▶ [DATASET EXTRACT]

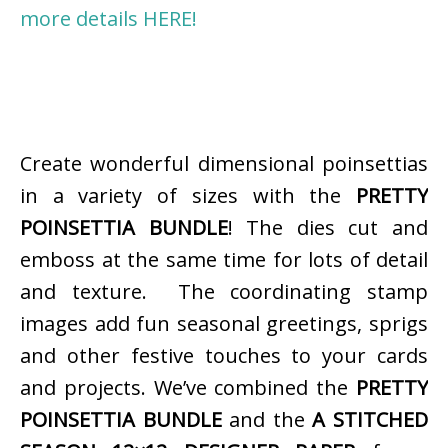
more details HERE!
Create wonderful dimensional poinsettias
in a variety of sizes with the
PRETTY
POINSETTIA BUNDLE
! The dies cut and
emboss at the same time for lots of detail
and texture. The coordinating stamp
images add fun seasonal greetings, sprigs
and other festive touches to your cards
and projects. We’ve combined the
PRETTY
POINSETTIA BUNDLE
and the
A STITCHED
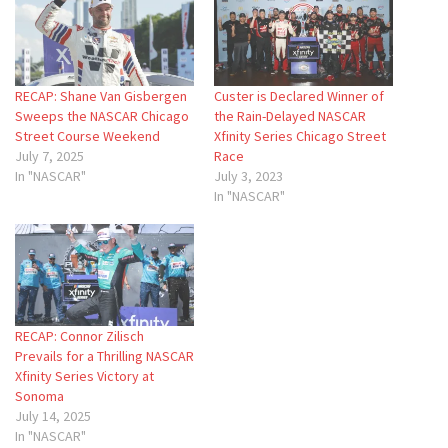
RECAP: Shane Van Gisbergen
Custer is Declared Winner of
Sweeps the NASCAR Chicago
the Rain-Delayed NASCAR
Street Course Weekend
Xfinity Series Chicago Street
July 7, 2025
Race
In "NASCAR"
July 3, 2023
In "NASCAR"
RECAP: Connor Zilisch
Prevails for a Thrilling NASCAR
Xfinity Series Victory at
Sonoma
July 14, 2025
In "NASCAR"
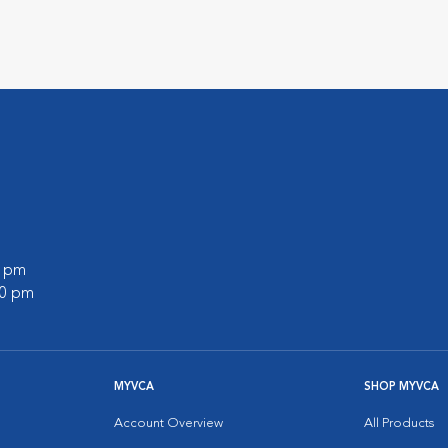
0 pm
00 pm
MYVCA
SHOP MYVCA
Account Overview
All Products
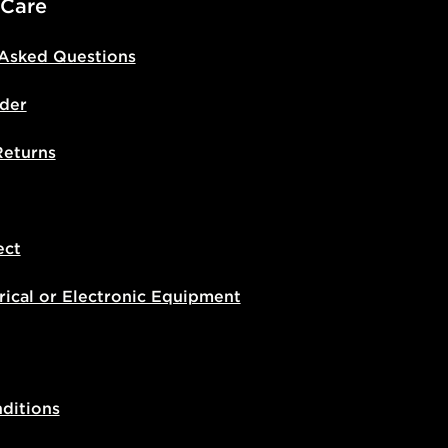
 Care
 Asked Questions
der
Returns
ect
rical or Electronic Equipment
ditions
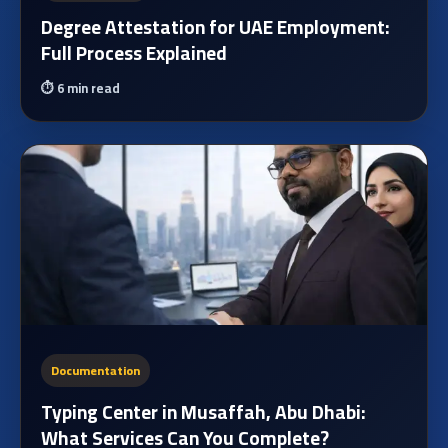
Degree Attestation for UAE Employment:
Full Process Explained
⏱️
6 min read
Documentation
Typing Center in Musaffah, Abu Dhabi:
What Services Can You Complete?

▶ [PROBLEM TO WORK ON]
Every entry above, pictures excluded, needs to be duplicated exactly.

▶ [ANSWER TO THIS EXERCISE]
more details HERE!
Create wonderful dimensional poinsettias
in a variety of sizes with the
PRETTY
POINSETTIA BUNDLE
! The dies cut and
emboss at the same time for lots of detail
and texture. The coordinating stamp
images add fun seasonal greetings, sprigs
and other festive touches to your cards
and projects. We’ve combined the
PRETTY
POINSETTIA BUNDLE
and the
A STITCHED
RECAP: Shane Van Gisbergen
Custer is Declared Winner of
Sweeps the NASCAR Chicago
the Rain-Delayed NASCAR
Street Course Weekend
Xfinity Series Chicago Street
July 7, 2025
Race
In "NASCAR"
July 3, 2023
In "NASCAR"
RECAP: Connor Zilisch
Prevails for a Thrilling NASCAR
Xfinity Series Victory at
Sonoma
July 14, 2025
In "NASCAR"
0 pm
00 pm
MYVCA
SHOP MYVCA
Account Overview
All Products
 Care
 Asked Questions
der
Returns
ect
rical or Electronic Equipment
ditions
Degree Attestation for UAE Employment:
Full Process Explained
⏱️
6 min read
Documentation
Typing Center in Musaffah, Abu Dhabi:
What Services Can You Complete?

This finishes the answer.